It was Richard Murphy of the Tax Justice Network who claimed credit for raids on a revenue sharing deal between the island and the UK in 2009 and 2011.

The issue meant the island's public finances were sent reeling from the loss of more than £200m in VAT revenue - a third of government income - after the UK revised the Customs revenue sharing arrangement in 2009 and 2011.

Since then, however, it has started to rise again and in 2016 there was the introduction of FERSA (Final Expenditure Revenue Sharing Arrangement) .

The story is about the Tax Justice Network Financial Secrecy Index. They have not noticed that I have not run this since 2009. But, I don't think they want that to spoil their story.

Because it is entirely true that I did single-handedly expose the way in which the Isle of Man did until about 2010 abuse a VAT subsidy from the UK to claim more than one-third of its government income from the British government meaning that, as a result, the UK subsidised it to be a tax haven. This was then taken away, and I was given credit for that fact. The full story is here. 

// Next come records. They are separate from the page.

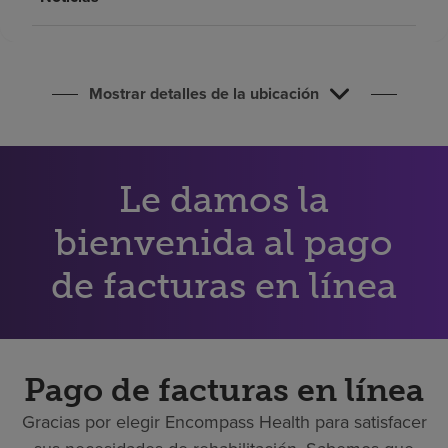
Buscar un centro
Inversores
Mostrar detalles de la ubicación
Empleos
Pagar mi factura
Le damos la
bienvenida al pago
de facturas en línea
Pago de facturas en línea
Gracias por elegir Encompass Health para satisfacer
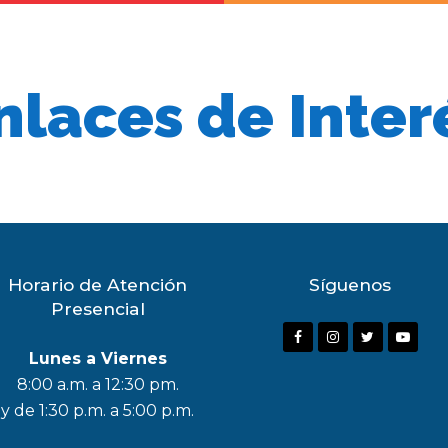
nlaces de Inter
Horario de Atención
Síguenos
Presencial
F
I
T
Y
Lunes a Viernes
a
n
w
o
8:00 a.m. a 12:30 pm.
c
s
i
u
y de 1:30 p.m. a 5:00 p.m.
e
t
t
t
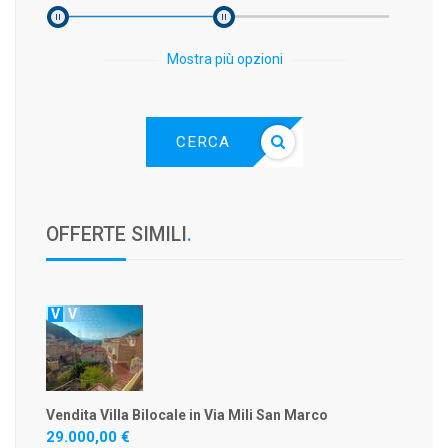
Mostra più opzioni
CERCA
OFFERTE SIMILI
.
V
V
Vendita Villa Bilocale in Via Mili San Marco
29.000,00 €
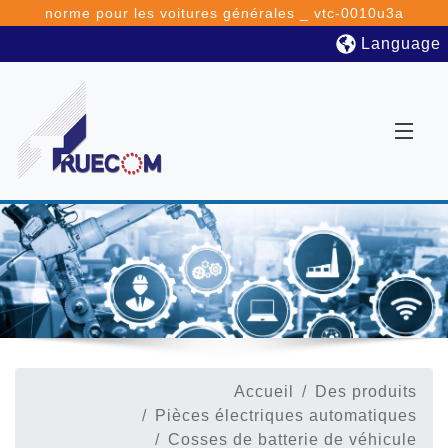
norme pour les voitures générales _ vtc-0010u3a
Language
Accueil
Des produits
Pièces électriques automatiques
Cosses de batterie de véhicule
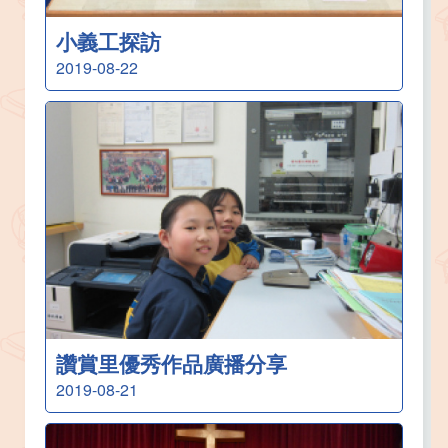
小義工探訪
2019-08-22
讚賞里優秀作品廣播分享
2019-08-21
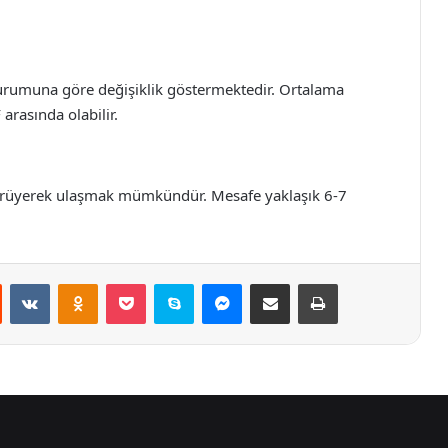
 durumuna göre değişiklik göstermektedir. Ortalama
arasında olabilir.
yürüyerek ulaşmak mümkündür. Mesafe yaklaşık 6-7
.
st
Reddit
VKontakte
Odnoklassniki
Pocket
Skype
Messenger
E-Posta ile paylaş
Yazdır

I guess no abuser likes being exposed.

And it is certainly true that no tax haven has ever liked facing the fact that it lives off revenues transferred from other jurisdictions to which they should rightfully belong.

But what is really surprising about this story is that the Isle of Man shows no contrition for having acted in this way, of which they must have been aware, for so long. Instead they want to blame me for exposing them.

For the record, I am happy to take the blame for what I did. I did not close the Isle of Man tax haven. But I exposed what it was doing and how it worked. And it so happened that cost them a third of their government revenue. So be it. I have nothing to apologise for. They still have.